▸ **What is needed**: The data should be printed in full, character for character.

▸ **Records from a data collection**:
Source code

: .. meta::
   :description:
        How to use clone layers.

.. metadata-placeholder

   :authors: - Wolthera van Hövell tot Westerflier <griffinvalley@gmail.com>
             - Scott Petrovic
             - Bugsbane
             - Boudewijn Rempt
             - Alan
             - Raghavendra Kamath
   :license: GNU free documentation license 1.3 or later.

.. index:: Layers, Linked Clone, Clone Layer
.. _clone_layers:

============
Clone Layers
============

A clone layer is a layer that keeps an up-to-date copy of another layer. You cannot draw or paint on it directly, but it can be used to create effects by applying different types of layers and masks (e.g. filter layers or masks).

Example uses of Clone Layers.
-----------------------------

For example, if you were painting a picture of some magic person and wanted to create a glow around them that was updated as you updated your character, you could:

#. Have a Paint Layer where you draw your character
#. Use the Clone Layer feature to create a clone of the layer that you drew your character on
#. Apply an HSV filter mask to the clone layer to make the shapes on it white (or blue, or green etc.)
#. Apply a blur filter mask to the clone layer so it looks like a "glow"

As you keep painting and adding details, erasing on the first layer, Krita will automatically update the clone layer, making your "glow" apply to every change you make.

▸ **Exercise answer**:
Source code

: .. meta::
   :description:
        How to use clone layers.

.. metadata-placeholder

   :authors: - Wolthera van Hövell tot Westerflier <griffinvalley@gmail.com>
             - Scott Petrovic
             - Bugsbane
             - Boudewijn Rempt
             - Alan
             - Raghavendra Kamath
   :license: GNU free documentation license 1.3 or later.

.. index:: Layers, Linked Clone, Clone Layer
.. _clone_layers:

============
Clone Layers
============

A clone layer is a layer that keeps an up-to-date copy of another layer. You cannot draw or paint on it directly, but it can be used to create effects by applying different types of layers and masks (e.g. filter layers or masks).

Example uses of Clone Layers.
-----------------------------

For example, if you were painting a picture of some magic person and wanted to create a glow around them that was updated as you updated your character, you could:

#. Have a Paint Layer where you draw your character
#. Use the Clone Layer feature to create a clone of the layer that you drew your character on
#. Apply an HSV filter mask to the clone layer to make the shapes on it white (or blue, or green etc.)
#. Apply a blur filter mask to the clone layer so it looks like a "glow"

As you keep painting and adding details, erasing on the first layer, Krita will automatically update the clone layer, making your "glow" apply to every change you make.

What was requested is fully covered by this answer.